Following a visit to Bangladesh refugee camps, the ICC’s Phakiso Mochochoko said the fact that Myanmar is not a signatory to the Hague-based international court “will not in any way be a hindrance” to an investigation.
“It may present a little bit of challenge for us in terms of investigation, but we have faced a situation like this in the past and we’ve been able to deal with them,” the court’s director of jurisdiction told reporters in the capital Dhaka.
Mochochoko made the comments after leading a delegation to Bangladesh’s southeastern Cox’s Bazar district, home to around one million Rohingya refugees.
The delegation, however, clarified that its visit to the camps was not a part of any investigation but to collect insights for an ongoing assessment of the office of prosecutor Fatou Bensouda whether to warrant a full investigation.
“A preliminary examination is not an investigation, but an assessment of the Rome Statute criteria to decide whether an investigation into the situation at hand is warranted,” he said.
“Therefore during this mission, as is standard practice of the Office, the delegation did not collect evidence or perform any other investigative activities,” Mochochoko said.

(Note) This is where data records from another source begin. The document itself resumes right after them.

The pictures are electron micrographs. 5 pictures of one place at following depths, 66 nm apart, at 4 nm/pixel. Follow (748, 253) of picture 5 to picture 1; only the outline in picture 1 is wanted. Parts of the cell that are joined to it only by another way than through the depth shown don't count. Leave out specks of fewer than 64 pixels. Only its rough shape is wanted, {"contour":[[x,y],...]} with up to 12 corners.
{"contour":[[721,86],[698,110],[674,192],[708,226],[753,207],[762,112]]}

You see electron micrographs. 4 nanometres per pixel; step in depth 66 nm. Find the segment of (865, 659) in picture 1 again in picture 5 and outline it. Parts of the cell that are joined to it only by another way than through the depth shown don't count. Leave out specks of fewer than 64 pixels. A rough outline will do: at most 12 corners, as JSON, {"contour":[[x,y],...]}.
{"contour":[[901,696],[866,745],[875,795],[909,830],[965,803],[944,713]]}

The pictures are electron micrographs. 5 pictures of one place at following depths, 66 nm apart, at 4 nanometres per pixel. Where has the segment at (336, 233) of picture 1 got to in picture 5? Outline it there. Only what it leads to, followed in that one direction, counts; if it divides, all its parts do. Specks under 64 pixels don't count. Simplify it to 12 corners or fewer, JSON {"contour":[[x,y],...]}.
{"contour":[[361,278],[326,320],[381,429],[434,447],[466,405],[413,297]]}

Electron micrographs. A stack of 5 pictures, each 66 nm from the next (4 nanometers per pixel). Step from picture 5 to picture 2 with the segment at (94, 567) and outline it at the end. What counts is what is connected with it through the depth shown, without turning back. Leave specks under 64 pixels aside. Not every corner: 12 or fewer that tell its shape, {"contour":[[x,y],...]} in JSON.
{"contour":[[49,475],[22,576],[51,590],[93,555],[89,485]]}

About 740,000 Rohingya have fled Rakhine state to Bangladesh since August 2017 following a brutal military crackdown that UN officials described as “ethnic cleansing”. Thousands more arrived in previous years following earlier bouts of anti-Rohingya violence.

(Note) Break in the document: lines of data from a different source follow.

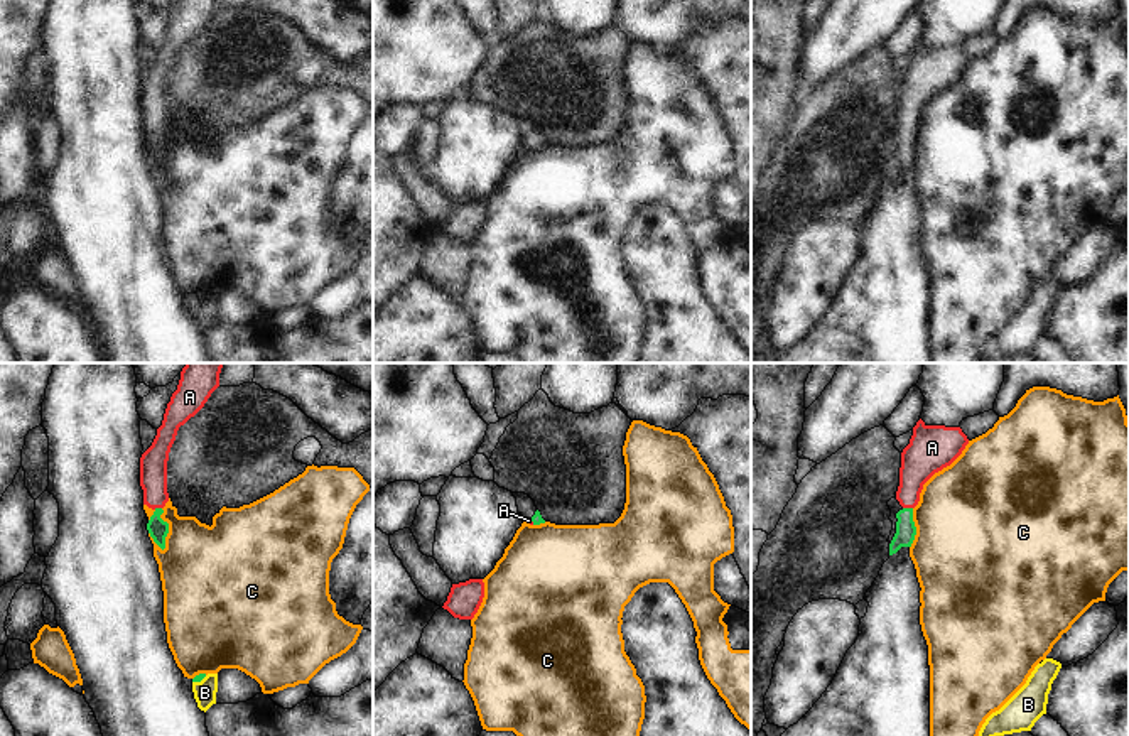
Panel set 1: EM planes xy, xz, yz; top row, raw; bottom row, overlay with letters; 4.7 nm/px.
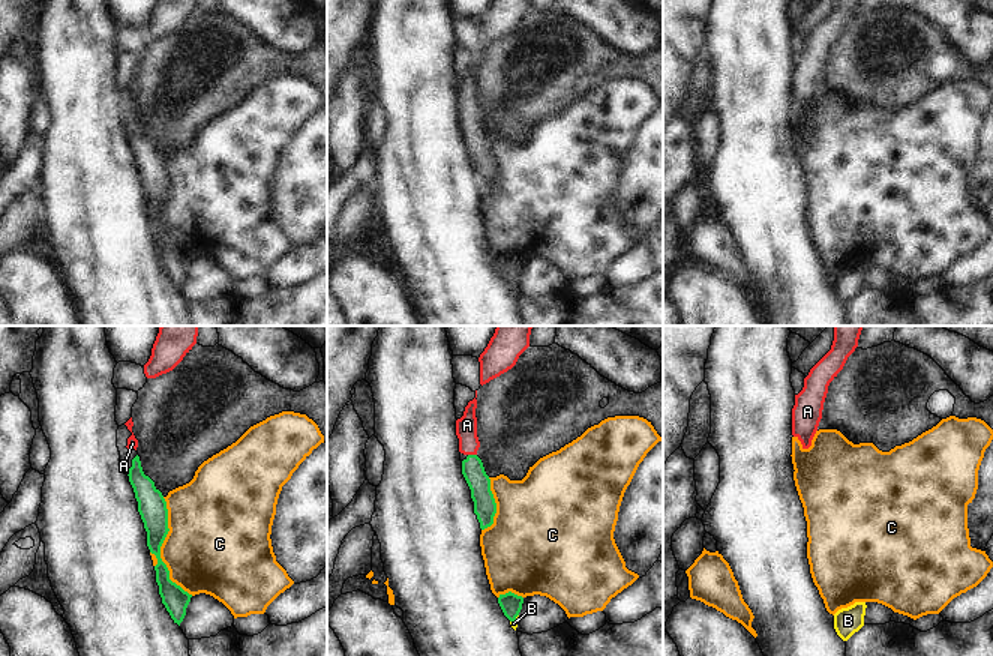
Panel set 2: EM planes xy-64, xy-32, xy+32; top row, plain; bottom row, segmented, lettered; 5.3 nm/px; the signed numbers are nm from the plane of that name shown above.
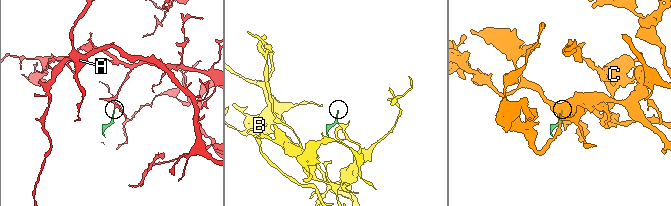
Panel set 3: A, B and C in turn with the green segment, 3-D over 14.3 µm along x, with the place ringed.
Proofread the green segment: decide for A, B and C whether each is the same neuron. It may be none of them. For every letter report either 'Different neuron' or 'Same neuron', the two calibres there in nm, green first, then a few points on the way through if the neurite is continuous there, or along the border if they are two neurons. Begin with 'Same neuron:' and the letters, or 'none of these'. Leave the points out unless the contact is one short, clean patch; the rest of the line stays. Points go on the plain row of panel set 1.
Same neuron: A
A: Same neuron. Thickness 100 nm (green) against 190 nm. Path across: yz (905, 156), (908, 130), (912, 98), (922, 80)
B: Different neuron. Thickness 40 nm (green) against 110 nm. Boundary: xy (206, 297), (193, 304)
C: Different neuron. Thickness 90 nm (green) against 420 nm.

Mochochoko said the preliminary probe would be “all about individual responsibility”.
“The people who are responsible, the people who gave instruction, the people who commanded, the people who did all the other things and facilitated the commission of this crime,” he said.
“The prosecutor is bound or intended to ensure that accountability for the suffering of the Rohingya people is met and those who are responsible for the atrocity that happened there are brought to account,” he added.
The visit came after judges last year ruled that even though Myanmar has not signed up to the Hague-based ICC, the court still has jurisdiction over crimes against the Rohingya because Bangladesh is a member.
Last month Organization of Islamic Cooperation — of which Bangladesh is a member — in a meeting in Abu Dhabi unanimously adopted a resolution to move at the International Court of Justice (ICJ) for establishing the legal rights of the Rohingya and addressing the question of accountability and justice, Dhaka’s foreign ministry said.
Myanmar’s army has denied nearly all wrongdoing, insisting its campaign was justified to root out Rohingya insurgents who staged deadly raids on border posts in August 2017.